6. The petitioner has also claimed interest under Section 243 of the I.T. Act. According to the learned counsel for the petitioner, interest payable to him under Section 214 of the I.T. Act amounts to refund and that, as the same is delayed, the petitioner is entitled to claim interest under Section 243 of the Act. We find no force in this contention. The refund contemplated is refund of the excess amount paid as tax. Interest payable on the excess amount under Section 214 of the I.T. Act does not amount to refund of any amountpaid as tax. The claim made by the petitioner under Section 243 of the I.T. Act is, therefore, negatived.
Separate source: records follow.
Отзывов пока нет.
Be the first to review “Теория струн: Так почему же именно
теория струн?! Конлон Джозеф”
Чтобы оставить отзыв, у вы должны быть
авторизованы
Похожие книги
7. The respondent has informed the petitioner by a letter that the claim for interest is not admissible. It does not amount to an order which the petitioner could have carried in revision before the CIT. Being so, we find no merit in the objection taken by the revenue that no relief should be given to the petitioner while exercising our jurisdiction under Article 226 of the Constitution.
8. The writ petition is accordingly dismissed. Having regard to all the circumstances of the case, we direct the parties to bear their respective costs.